(Supplied data)
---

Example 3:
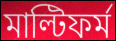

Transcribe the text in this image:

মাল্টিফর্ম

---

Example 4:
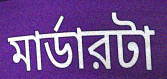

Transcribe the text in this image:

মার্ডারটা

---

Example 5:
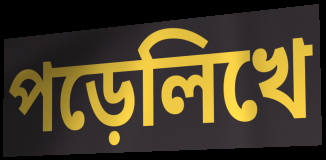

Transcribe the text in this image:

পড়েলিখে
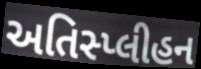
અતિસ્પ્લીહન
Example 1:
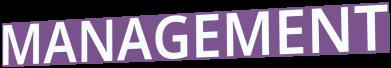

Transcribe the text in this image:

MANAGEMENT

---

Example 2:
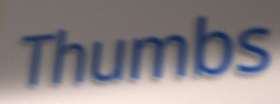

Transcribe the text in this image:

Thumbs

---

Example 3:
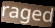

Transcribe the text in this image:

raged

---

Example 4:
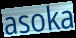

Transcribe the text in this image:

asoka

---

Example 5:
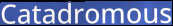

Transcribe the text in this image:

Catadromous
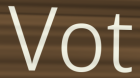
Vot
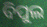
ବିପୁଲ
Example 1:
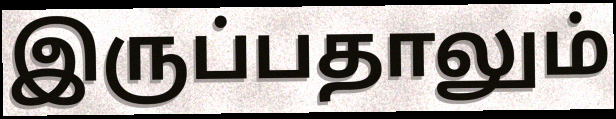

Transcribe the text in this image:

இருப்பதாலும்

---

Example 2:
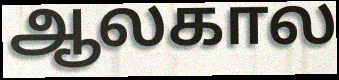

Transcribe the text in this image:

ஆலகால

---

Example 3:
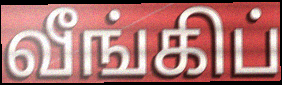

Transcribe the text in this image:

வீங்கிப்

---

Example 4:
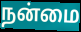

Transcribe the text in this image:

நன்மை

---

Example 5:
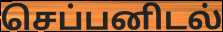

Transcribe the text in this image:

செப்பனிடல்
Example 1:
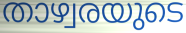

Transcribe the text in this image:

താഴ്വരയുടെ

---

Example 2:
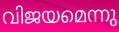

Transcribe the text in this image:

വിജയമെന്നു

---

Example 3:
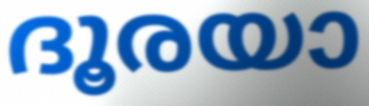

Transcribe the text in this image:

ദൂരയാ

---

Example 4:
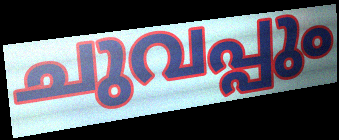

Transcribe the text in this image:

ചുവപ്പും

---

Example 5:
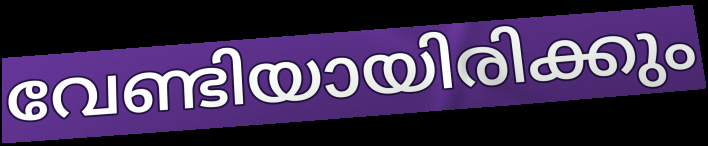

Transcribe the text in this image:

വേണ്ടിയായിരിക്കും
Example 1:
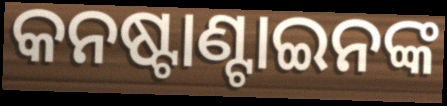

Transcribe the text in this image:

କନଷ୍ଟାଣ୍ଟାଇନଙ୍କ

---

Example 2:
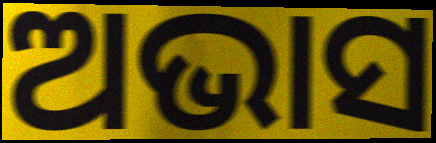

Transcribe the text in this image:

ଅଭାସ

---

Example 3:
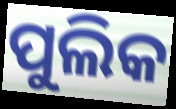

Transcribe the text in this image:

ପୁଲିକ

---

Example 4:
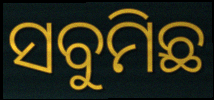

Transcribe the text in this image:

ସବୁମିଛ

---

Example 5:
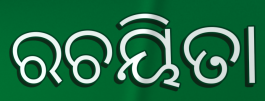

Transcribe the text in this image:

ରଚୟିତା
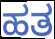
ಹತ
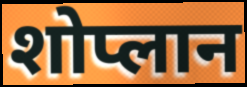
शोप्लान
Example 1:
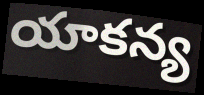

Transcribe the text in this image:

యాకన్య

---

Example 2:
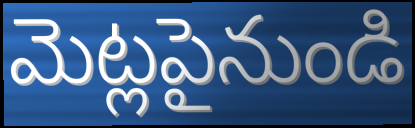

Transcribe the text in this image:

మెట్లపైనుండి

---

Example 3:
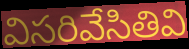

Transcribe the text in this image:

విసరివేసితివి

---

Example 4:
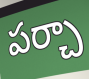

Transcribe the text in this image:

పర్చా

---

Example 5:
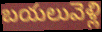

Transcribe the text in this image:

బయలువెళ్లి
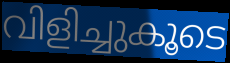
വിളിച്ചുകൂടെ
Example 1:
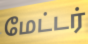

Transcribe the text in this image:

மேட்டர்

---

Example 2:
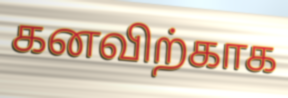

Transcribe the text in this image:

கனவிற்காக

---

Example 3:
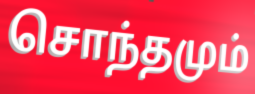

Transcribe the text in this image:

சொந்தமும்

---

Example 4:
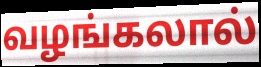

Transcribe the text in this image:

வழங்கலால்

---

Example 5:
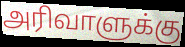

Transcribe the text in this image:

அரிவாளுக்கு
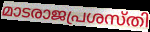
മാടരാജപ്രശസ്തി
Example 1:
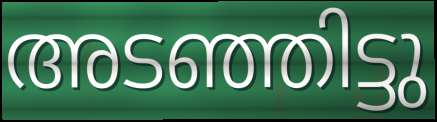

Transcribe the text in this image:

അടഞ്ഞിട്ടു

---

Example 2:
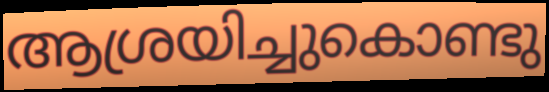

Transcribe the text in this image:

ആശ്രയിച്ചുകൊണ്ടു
(End Supplied data)
Print all records word for word, no images.

---

Example 3:

Transcribe the text in this image:

মাল্টিফর্ম

---

Example 4:

Transcribe the text in this image:

মার্ডারটা

---

Example 5:

Transcribe the text in this image:

পড়েলিখে
અતિસ્પ્લીહન
Example 1:

Transcribe the text in this image:

MANAGEMENT

---

Example 2:

Transcribe the text in this image:

Thumbs

---

Example 3:

Transcribe the text in this image:

raged

---

Example 4:

Transcribe the text in this image:

asoka

---

Example 5:

Transcribe the text in this image:

Catadromous
Vot
ବିପୁଲ
Example 1:

Transcribe the text in this image:

இருப்பதாலும்

---

Example 2:

Transcribe the text in this image:

ஆலகால

---

Example 3:

Transcribe the text in this image:

வீங்கிப்

---

Example 4:

Transcribe the text in this image:

நன்மை

---

Example 5:

Transcribe the text in this image:

செப்பனிடல்
Example 1:

Transcribe the text in this image:

താഴ്വരയുടെ

---

Example 2:

Transcribe the text in this image:

വിജയമെന്നു

---

Example 3:

Transcribe the text in this image:

ദൂരയാ

---

Example 4:

Transcribe the text in this image:

ചുവപ്പും

---

Example 5:

Transcribe the text in this image:

വേണ്ടിയായിരിക്കും
Example 1:

Transcribe the text in this image:

କନଷ୍ଟାଣ୍ଟାଇନଙ୍କ

---

Example 2:

Transcribe the text in this image:

ଅଭାସ

---

Example 3:

Transcribe the text in this image:

ପୁଲିକ

---

Example 4:

Transcribe the text in this image:

ସବୁମିଛ

---

Example 5:

Transcribe the text in this image:

ରଚୟିତା
ಹತ
शोप्लान
Example 1:

Transcribe the text in this image:

యాకన్య

---

Example 2:

Transcribe the text in this image:

మెట్లపైనుండి

---

Example 3:

Transcribe the text in this image:

విసరివేసితివి

---

Example 4:

Transcribe the text in this image:

పర్చా

---

Example 5:

Transcribe the text in this image:

బయలువెళ్లి
വിളിച്ചുകൂടെ
Example 1:

Transcribe the text in this image:

மேட்டர்

---

Example 2:

Transcribe the text in this image:

கனவிற்காக

---

Example 3:

Transcribe the text in this image:

சொந்தமும்

---

Example 4:

Transcribe the text in this image:

வழங்கலால்

---

Example 5:

Transcribe the text in this image:

அரிவாளுக்கு
മാടരാജപ്രശസ്തി
Example 1:

Transcribe the text in this image:

അടഞ്ഞിട്ടു

---

Example 2:

Transcribe the text in this image:

ആശ്രയിച്ചുകൊണ്ടു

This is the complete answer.